Ma, insieme alla nuova squadra, serve anche che venga finalmente presentato al mercato un contropiano che non si limiti a promettere più dividendi ma che faccia capire se la voglia di grandezza di Del Vecchio e Caltagirone in Generali è solo un bluff per scalzare Donnet o ha basi solide. E qui non servono a nulla le parole e le promesse ma servono i quattrini.

Per far crescere il Leone e accorciare le distanze da Axa e Allianz, ammesso e non concesso che sia ancora possibile, servono fior di investimenti e di acquisizioni che solo forti aumenti di capitale – che le Generali non conoscono da vent’anni – possono garantire. Caltagirone e Del Vecchio sono pronti a mettere a disposizione della loro squadra tutte le risorse necessarie a promuovere gli aumenti di capitale che stanno alla base dell’agognato salto di qualità?

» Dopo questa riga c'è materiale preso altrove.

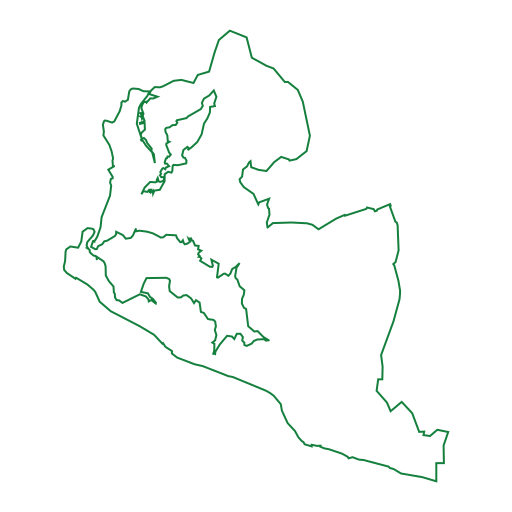 Greater Monrovia, Montserrado, Liberia
{"feature_id": "62588387B62702599090886", "entity_name": "Greater Monrovia", "entity_type": "district", "adm_level": 2, "iso_a3": "LBR", "parent_name": "Liberia", "parent_adm1": "Montserrado", "projection": "robinson", "projection_center": [-10.758, 6.319], "detail": "fine", "context": "isolated", "style": "outline", "palette": "green", "viewbox_px": 512, "rotation_deg": 0, "n_neighbors": 0, "source": "geoboundaries", "source_scale": "gbopen_adm2", "svg_char_len": 6050}
<svg xmlns="http://www.w3.org/2000/svg" viewBox="0 0 512 512"><path d="M251.8,57.7L246.6,37.4L229.8,30.7L218.9,40.0L214.6,52.4L209.1,71.6L197.8,74.9L193.5,83.0L181.4,79.9L173.7,80.8L162.8,86.4L160.0,87.3L154.7,87.1L150.8,90.8L149.3,94.1L157.5,96.7L153.2,98.5L150.3,98.4L146.6,102.5L146.3,101.7L143.7,102.2L141.9,105.5L141.4,108.2L143.0,112.5L140.2,113.2L141.0,114.1L143.3,114.1L142.9,115.6L140.3,116.4L141.7,117.1L142.0,118.7L143.0,116.9L144.5,120.6L143.2,121.9L139.9,122.9L140.1,123.9L144.6,122.7L144.9,129.6L141.7,132.6L140.7,134.9L142.1,139.1L143.9,138.0L146.0,140.0L147.2,143.0L151.7,148.7L151.3,150.9L153.8,154.1L154.9,163.1L152.2,152.4L146.0,145.7L143.1,141.1L141.3,140.5L141.0,139.7L141.8,139.0L136.8,123.7L139.0,107.7L140.9,104.0L147.5,95.7L149.4,91.4L143.4,91.2L138.7,89.0L132.8,88.5L130.7,89.4L129.3,91.3L127.9,99.8L125.0,101.7L122.9,101.0L121.4,102.6L121.4,105.5L119.7,111.2L114.3,121.4L112.1,122.6L106.5,120.7L104.6,120.6L103.9,121.5L102.9,124.8L103.9,131.6L103.4,135.4L109.3,144.8L111.6,151.3L113.1,158.5L112.5,160.4L112.9,166.1L114.6,166.0L108.3,169.7L112.7,176.9L112.7,178.2L110.8,179.0L110.1,182.6L111.2,185.6L110.0,195.7L101.6,217.2L100.5,227.5L97.3,236.6L95.0,240.5L93.7,240.9L94.0,241.6L92.9,241.4L91.1,246.9L95.3,249.2L96.8,249.0L98.2,246.1L102.2,244.3L104.3,241.3L107.1,240.7L114.8,236.1L116.1,234.3L116.2,231.8L122.9,235.1L125.8,238.7L130.8,237.9L133.0,235.4L136.0,228.4L135.5,231.4L139.5,230.7L147.2,231.7L153.0,233.4L161.0,237.6L163.4,237.2L166.1,234.8L176.0,235.3L177.0,238.1L180.3,242.2L181.6,242.1L182.9,240.3L183.8,243.2L184.9,244.3L187.4,243.6L190.0,241.7L190.1,241.0L188.9,239.6L188.6,238.7L190.2,240.1L190.1,238.5L191.1,238.4L191.7,240.2L193.1,240.9L195.0,245.5L198.6,245.9L198.1,249.4L201.3,250.7L198.6,252.8L198.1,254.4L199.6,255.9L198.8,256.9L200.2,257.1L201.4,258.4L200.1,260.8L209.8,266.7L212.3,266.9L212.9,265.7L211.4,259.7L218.7,263.7L217.0,277.3L218.0,277.6L223.6,273.8L225.1,273.6L228.4,275.8L230.4,273.5L232.2,269.0L235.6,267.0L239.6,263.1L236.5,267.7L235.1,276.3L235.7,278.1L237.4,279.7L239.7,286.3L244.4,290.3L243.8,294.7L242.0,298.9L241.9,303.6L243.9,307.7L246.1,309.0L248.2,326.2L254.3,331.5L257.6,331.1L263.4,337.0L269.5,340.8L268.4,340.1L266.2,340.7L264.1,339.2L257.3,339.5L253.9,340.9L251.7,343.6L246.7,345.9L244.4,345.0L244.3,342.7L242.2,340.5L242.9,337.1L240.5,333.8L236.8,333.8L234.3,339.0L231.9,336.5L227.1,335.8L220.0,344.2L215.4,351.6L215.1,354.0L213.6,353.3L213.0,354.7L214.2,350.9L214.4,343.8L212.3,342.6L215.1,340.4L216.4,335.1L214.8,329.9L215.9,326.4L215.2,321.6L213.5,319.9L208.0,319.1L203.8,312.9L200.9,311.9L199.6,302.6L196.0,300.2L194.0,303.1L191.1,298.4L186.6,295.1L183.3,295.5L180.9,297.4L177.7,297.5L169.7,291.1L169.1,286.2L170.0,280.6L169.1,279.0L166.3,277.8L146.5,278.1L143.7,283.7L140.9,291.9L147.9,293.3L150.0,296.9L152.8,298.8L155.9,302.7L155.7,303.5L151.2,300.0L148.8,301.4L148.4,299.3L145.8,296.4L139.8,294.3L122.5,302.9L118.9,300.3L116.7,300.2L115.0,297.5L114.8,293.8L113.9,292.5L113.5,286.5L108.8,281.0L105.8,275.5L105.6,266.2L104.5,262.8L103.4,261.2L96.5,256.6L96.9,260.1L96.4,256.5L93.3,255.4L90.9,253.3L89.8,252.1L89.6,249.7L87.3,248.2L87.9,248.1L86.6,245.5L87.3,242.1L93.0,235.4L94.6,231.8L93.4,229.2L92.0,228.7L87.6,228.1L82.6,231.7L81.3,241.4L78.1,247.7L70.4,246.5L66.3,249.4L65.6,251.5L65.1,261.0L63.8,266.6L64.2,269.9L66.7,272.9L75.5,278.8L76.0,277.8L76.9,278.2L87.4,284.5L93.6,289.8L95.3,292.0L99.7,301.7L110.7,311.2L139.7,326.2L154.1,334.8L162.4,343.7L163.0,343.1L165.5,346.9L172.0,351.1L171.9,353.5L177.2,357.6L194.4,364.2L202.7,366.1L228.2,376.1L232.8,377.0L266.2,390.8L270.3,393.2L273.7,395.7L280.8,404.2L281.9,410.7L287.7,423.2L294.9,430.9L298.4,437.3L301.9,441.2L303.4,442.0L304.7,444.3L311.7,446.4L311.7,444.8L317.1,445.9L320.5,445.7L320.3,446.7L324.4,448.4L328.8,449.2L341.9,453.6L347.7,456.8L348.6,458.3L352.6,457.2L358.9,459.6L363.5,460.0L388.6,466.6L389.9,468.0L393.5,469.0L401.1,473.5L422.5,477.2L436.3,481.3L436.3,463.1L443.9,463.1L443.6,445.5L448.2,432.0L437.3,429.8L430.0,436.0L423.5,435.1L424.2,431.6L419.2,431.9L412.2,413.2L401.7,401.9L390.6,411.2L387.0,402.6L376.6,390.8L378.2,379.3L382.3,379.3L382.6,366.7L381.1,355.0L393.4,321.6L399.5,299.3L400.0,294.3L400.1,290.7L398.4,280.7L394.3,265.5L393.3,264.1L395.6,262.0L398.6,250.3L397.6,225.1L396.6,222.4L395.4,221.7L389.9,206.5L390.7,205.8L390.1,204.1L377.3,209.5L376.7,210.8L374.9,211.3L373.7,209.1L367.0,207.5L366.3,208.9L345.0,215.7L344.7,214.9L336.2,218.6L318.5,229.3L312.5,224.8L307.0,223.3L291.5,222.5L291.4,221.8L291.4,222.5L272.9,223.1L267.0,228.0L267.5,227.4L266.8,222.5L269.5,214.6L269.0,208.7L268.2,208.2L267.0,204.7L269.1,198.7L259.3,202.3L258.3,204.4L253.5,193.9L243.8,187.1L240.2,182.1L239.6,179.2L242.1,176.6L243.0,169.5L247.1,166.3L248.9,162.6L250.5,161.2L251.2,167.2L258.7,169.9L266.5,171.0L274.2,162.1L281.2,156.9L288.9,159.4L289.5,160.6L296.4,159.1L306.6,151.1L309.9,135.7L302.8,101.7L297.8,89.9L287.9,81.9L284.8,82.0L273.6,68.5L266.5,65.8L251.8,57.7ZM177.9,165.2L173.5,164.9L172.7,165.8L172.3,171.0L171.5,172.6L168.1,171.8L164.7,174.2L164.6,181.2L159.8,189.8L154.4,190.6L153.1,193.6L152.8,190.6L150.5,192.7L149.8,192.1L150.9,189.7L149.2,189.8L147.4,191.9L143.4,191.2L141.4,194.3L144.7,187.5L150.1,182.0L155.6,182.3L157.2,181.5L156.7,180.1L157.7,178.0L158.6,181.3L160.1,181.9L163.4,180.9L164.1,179.2L163.7,177.1L161.3,177.2L160.0,175.4L161.0,173.7L160.3,172.0L162.4,168.5L163.3,168.1L165.3,169.2L165.8,167.6L169.1,166.2L166.9,163.6L165.1,163.6L164.7,162.4L165.9,158.5L167.0,158.2L167.5,156.5L169.0,156.7L170.8,154.6L169.1,152.5L166.2,144.9L166.4,143.5L169.4,141.8L167.8,141.1L167.3,135.3L165.5,131.8L165.2,129.3L166.2,127.9L169.5,127.3L172.6,125.1L175.7,125.0L177.3,122.7L176.4,121.2L176.8,120.3L186.5,118.1L188.1,116.4L200.8,109.1L202.8,105.8L201.9,102.9L203.9,98.7L209.2,95.5L213.8,90.5L216.4,96.8L214.2,103.5L214.9,106.1L210.1,106.9L209.9,112.5L207.3,118.5L204.0,123.6L201.6,134.4L197.3,142.0L191.9,147.0L187.7,150.1L188.9,148.2L187.4,146.9L183.4,150.0L182.1,155.5L183.5,157.6L185.0,157.9L186.5,160.6L186.2,163.4L177.9,165.2Z" fill="none" stroke="#15803d" stroke-width="2"/></svg>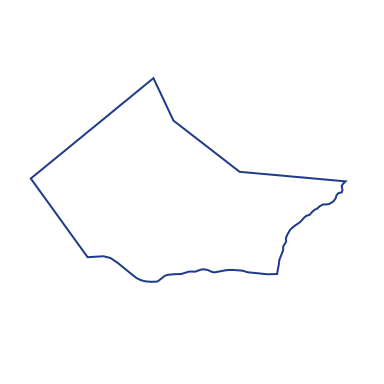 outline of Arvaixeer, Övörhangay, Mongolia, rotated 318°
{"feature_id": "93677404B27145008288474", "entity_name": "Arvaixeer", "entity_type": "district", "adm_level": 2, "iso_a3": "MNG", "parent_name": "Mongolia", "parent_adm1": "Övörhangay", "projection": "robinson", "projection_center": [102.807, 46.251], "detail": "fine", "context": "isolated", "style": "outline", "palette": "blue", "viewbox_px": 384, "rotation_deg": 318, "n_neighbors": 0, "source": "geoboundaries", "source_scale": "gbopen_adm2", "svg_char_len": 1459}
<svg xmlns="http://www.w3.org/2000/svg" viewBox="0 0 384 384"><g transform="rotate(318 192 192)"><path d="M240.9,208.9L226.0,126.5L231.0,109.8L231.7,107.7L239.5,81.6L227.1,81.0L200.7,79.8L197.8,79.6L175.2,78.6L156.7,77.7L155.5,77.6L151.2,77.4L150.3,77.4L81.2,74.1L76.4,119.0L76.2,120.5L70.8,170.6L78.2,176.5L83.3,180.6L87.3,186.6L89.4,195.1L90.6,203.0L91.3,207.2L91.4,208.0L91.7,210.0L93.2,218.8L93.6,219.8L94.2,221.2L95.0,223.3L97.6,227.2L101.2,231.1L105.7,234.9L107.1,235.5L112.3,235.9L115.3,236.0L118.2,237.1L123.3,240.8L129.1,245.7L132.8,247.4L134.3,248.1L136.9,249.4L140.9,253.2L141.0,253.3L143.4,254.3L144.3,254.7L146.7,255.7L148.7,256.9L150.1,258.7L151.6,260.6L152.6,263.2L153.7,265.2L154.8,266.6L156.3,267.6L159.7,269.7L164.5,272.6L167.2,274.6L170.0,277.0L173.4,280.6L177.1,284.5L179.5,288.7L192.9,303.5L199.9,309.5L200.2,309.8L200.3,309.9L201.4,309.0L207.7,304.2L211.5,300.9L215.3,299.0L217.4,298.0L218.1,297.6L220.3,296.5L220.9,296.1L223.3,293.5L223.8,293.4L225.8,292.7L227.7,292.2L228.7,291.9L230.9,289.1L232.6,288.3L235.1,287.2L239.8,285.7L244.6,285.7L252.2,286.7L258.3,286.1L260.9,286.2L264.3,287.7L267.0,287.3L271.3,287.2L273.2,288.0L277.7,288.1L278.8,288.4L279.3,288.5L281.0,288.9L282.9,290.6L285.7,292.7L291.2,293.6L294.8,292.7L297.2,291.1L300.2,290.8L303.0,292.5L305.2,291.2L305.9,289.9L306.3,289.3L307.1,287.9L307.5,287.7L309.0,287.1L311.4,286.9L312.6,286.8L313.2,286.8L240.9,208.9Z" fill="none" stroke="#1e3a8a" stroke-width="2"/></g></svg>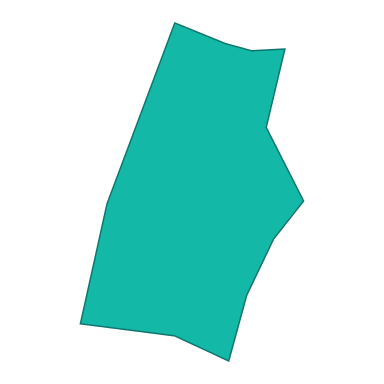 Saint Peter, orthographic projection
{"feature_id": "MSR-5089", "entity_name": "Saint Peter", "entity_type": "Parish", "adm_level": 1, "iso_a3": "MSR", "parent_name": "Montserrat", "parent_adm1": "", "projection": "orthographic", "projection_center": [-62.194, 16.779], "detail": "fine", "context": "isolated", "style": "filled", "palette": "teal", "viewbox_px": 384, "rotation_deg": 0, "n_neighbors": 0, "source": "natural_earth", "source_scale": "10m", "svg_char_len": 282}
<svg xmlns="http://www.w3.org/2000/svg" viewBox="0 0 384 384"><path d="M80.4,323.8L107.0,203.9L174.8,23.0L225.4,43.6L251.6,50.8L284.9,49.0L266.2,127.4L303.6,201.0L273.6,239.0L246.7,295.3L228.7,361.0L174.8,335.9L80.4,323.8Z" fill="#14b8a6" stroke="#0f766e" stroke-width="1.5"/></svg>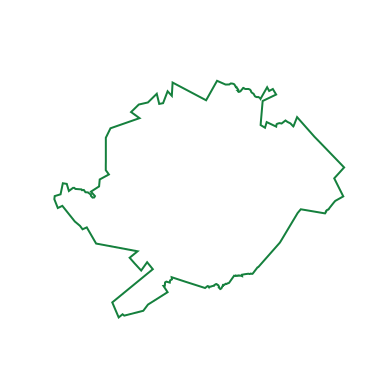 Cucurpe, Sonora, Mexico, rotated 232°
{"feature_id": "50627088B85170396923038", "entity_name": "Cucurpe", "entity_type": "district", "adm_level": 2, "iso_a3": "MEX", "parent_name": "Mexico", "parent_adm1": "Sonora", "projection": "mercator", "projection_center": [-110.671, 30.429], "detail": "fine", "context": "isolated", "style": "outline", "palette": "green", "viewbox_px": 384, "rotation_deg": 232, "n_neighbors": 0, "source": "geoboundaries", "source_scale": "gbopen_adm2", "svg_char_len": 4570}
<svg xmlns="http://www.w3.org/2000/svg" viewBox="0 0 384 384"><g transform="rotate(232 192 192)"><path d="M253.6,289.5L253.7,289.1L253.8,287.6L256.0,284.6L264.2,280.2L255.6,259.6L290.2,244.1L280.2,235.3L286.4,234.8L279.8,223.9L281.6,220.4L291.1,224.7L289.7,212.4L293.7,203.9L292.5,193.2L282.5,196.1L290.5,172.6L292.4,167.0L287.8,157.5L283.3,154.0L269.1,142.9L266.0,140.4L263.8,138.7L262.3,137.5L257.0,137.3L258.7,127.0L253.6,122.2L254.5,112.6L248.5,113.0L247.9,111.6L248.8,110.2L251.3,110.0L252.2,110.7L255.8,109.7L257.4,107.9L260.2,108.0L261.2,106.4L262.1,106.5L266.2,102.0L267.7,101.8L268.5,100.8L268.6,95.6L275.5,98.3L278.4,95.6L271.1,87.0L273.3,81.3L271.1,79.1L262.0,76.4L260.9,81.3L240.9,81.5L234.3,82.9L230.0,82.8L228.9,87.3L210.4,84.7L178.8,112.6L178.6,102.4L171.2,102.8L161.4,103.6L164.3,113.4L155.3,113.6L154.1,61.2L138.3,57.0L138.4,62.0L136.3,62.5L128.4,80.5L130.4,88.0L128.1,111.1L135.6,111.7L134.9,112.9L137.3,115.1L137.2,116.6L134.3,118.7L135.8,120.3L135.5,122.4L137.4,123.5L125.9,131.2L108.3,143.2L108.3,146.3L108.1,146.6L107.4,146.8L107.2,146.7L106.9,146.7L107.0,146.8L107.0,147.0L106.9,147.1L106.5,147.2L106.5,147.3L106.4,147.3L106.2,147.5L106.2,147.8L106.2,148.1L106.1,148.3L106.0,148.5L105.9,148.7L105.8,148.8L105.7,149.0L105.6,149.3L105.6,149.5L105.5,149.8L105.3,150.2L105.1,150.6L105.0,150.8L104.8,151.2L104.7,151.4L104.6,151.5L104.8,151.8L104.9,152.0L104.9,152.5L104.9,152.8L104.7,153.2L104.7,153.3L104.7,153.5L104.7,153.8L104.7,154.0L104.6,154.4L104.5,154.5L104.2,154.7L104.0,154.8L103.8,154.8L103.6,154.8L103.4,154.8L103.2,154.8L102.9,154.9L102.8,155.1L102.6,155.2L102.4,155.3L102.2,155.2L101.9,155.2L101.5,155.1L101.1,155.1L100.9,155.0L100.6,154.9L100.5,154.7L100.4,154.7L100.2,154.3L99.9,154.4L99.6,154.4L98.9,154.5L98.3,154.5L98.1,154.5L98.0,154.8L98.1,155.0L98.1,155.3L98.1,155.6L98.0,155.9L98.1,156.1L98.4,156.7L98.7,157.4L98.8,157.6L98.9,157.9L99.0,158.1L98.9,158.3L98.8,158.5L99.0,158.7L99.3,158.8L99.5,158.9L99.7,159.2L99.6,159.3L99.4,159.5L99.3,160.0L98.9,160.3L99.0,161.9L98.6,162.2L98.2,162.6L98.2,163.7L98.0,164.1L97.8,164.4L97.7,164.8L97.6,165.3L100.1,173.6L99.9,173.7L99.7,173.8L99.6,174.0L99.4,174.3L99.2,174.4L99.1,174.5L99.0,174.8L98.9,174.9L99.0,175.0L98.8,175.1L98.7,175.4L98.6,175.7L98.4,175.8L98.3,176.0L98.0,176.1L97.9,176.3L97.8,176.5L97.8,176.9L97.8,177.1L97.7,177.2L97.5,177.3L97.3,177.3L97.2,177.5L97.1,177.9L96.8,178.1L96.5,178.2L96.3,178.6L96.2,178.9L94.8,179.7L96.0,180.5L94.7,183.0L93.2,185.6L93.0,185.9L92.8,186.2L92.1,186.7L91.9,186.9L91.7,187.2L91.7,187.5L91.6,188.0L91.0,188.5L90.8,188.6L90.6,188.9L90.4,189.1L90.3,189.3L90.4,190.0L92.3,197.3L92.0,197.9L98.0,230.0L98.6,231.7L110.4,262.3L110.8,264.2L111.4,267.1L93.3,283.6L93.4,283.8L93.3,284.0L93.5,284.5L93.8,284.9L93.8,285.2L94.2,285.5L94.1,285.8L94.3,285.9L94.4,286.1L94.5,286.1L94.6,286.4L94.6,286.5L94.6,286.8L94.7,287.0L94.6,287.3L94.6,287.6L94.6,287.9L94.6,288.0L94.4,288.3L94.3,288.5L94.2,288.6L94.3,289.0L94.3,289.3L94.5,289.5L94.6,290.0L94.8,290.6L96.4,297.3L96.8,299.4L95.4,308.5L115.2,312.5L117.7,327.0L153.9,323.2L160.1,322.5L186.3,320.9L181.4,312.6L181.3,312.2L185.5,311.8L188.4,310.4L190.8,309.7L190.8,304.8L191.6,304.1L192.5,303.2L192.9,302.2L193.3,301.1L193.3,300.3L191.7,298.6L201.1,293.9L197.7,289.1L202.5,287.3L204.5,289.1L220.2,303.7L217.0,318.3L223.4,319.1L224.1,315.0L228.3,315.7L223.2,303.3L223.9,303.4L224.5,303.3L225.0,303.1L225.4,303.0L225.7,302.9L226.2,302.6L226.6,301.8L227.1,301.3L227.7,301.0L228.1,300.7L228.6,300.6L229.0,300.6L229.7,300.7L230.4,300.8L231.4,301.0L231.5,301.0L231.8,300.9L232.2,300.7L232.6,300.6L233.0,300.4L233.4,300.4L233.9,300.3L234.6,300.3L235.5,300.7L235.8,300.7L236.4,300.8L237.3,300.6L237.6,300.4L238.3,300.0L238.8,299.5L239.1,299.0L239.6,298.4L240.0,297.9L240.4,297.4L240.9,297.1L241.6,296.9L242.3,296.7L242.5,296.4L242.5,296.2L242.3,295.9L242.2,295.4L242.1,295.1L242.1,294.4L241.9,293.8L241.7,293.2L241.6,292.2L241.6,291.8L241.7,291.3L241.9,290.9L242.2,290.6L242.3,290.3L242.7,290.3L242.8,290.4L243.1,290.3L243.3,290.5L243.4,290.8L243.6,290.9L243.7,291.0L243.8,291.0L243.9,290.9L243.9,291.0L244.0,291.0L244.0,291.3L244.4,291.3L244.5,291.3L244.8,291.4L245.0,291.3L245.3,291.4L245.5,291.4L245.9,291.4L245.9,291.5L246.0,291.5L246.3,291.4L246.5,291.4L246.8,291.4L246.9,291.5L247.0,291.6L247.3,291.4L247.4,291.2L247.5,291.1L247.8,291.3L247.9,291.5L248.0,291.5L248.2,291.4L248.3,291.3L248.5,291.3L248.8,291.4L249.0,291.4L249.4,291.4L249.5,291.4L250.2,291.6L250.7,291.6L251.1,291.5L251.5,291.3L252.3,290.8L252.8,290.3L253.1,290.0L253.3,289.7L253.6,289.5Z" fill="none" stroke="#15803d" stroke-width="2"/></g></svg>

Insomma, uomini e soldi. Salvo imprevedibili accordi in extremis tra i due fronti, la battaglia di fine aprile si giocherà su questo terreno e, comunque andrà a finire, avrà sicuramente una coda: in Mediobanca.

Se Caltagirone e Del Vecchio vincono in Generali, è verosimile che pretendano la resa dei conti anche a Piazzetta Cuccia il cui management ha avversato la loro scalata nella compagnia triestina. A maggior ragione se dovessero perdere. L’assemblea delle Generali di fine aprile sarà perciò una tappa decisiva della battaglia per la conquista dell’ala nobile della finanza italiana, ma i fuochi d’artificio non finiranno quel giorno. Il 2022 promette di essere un anno da non dimenticare.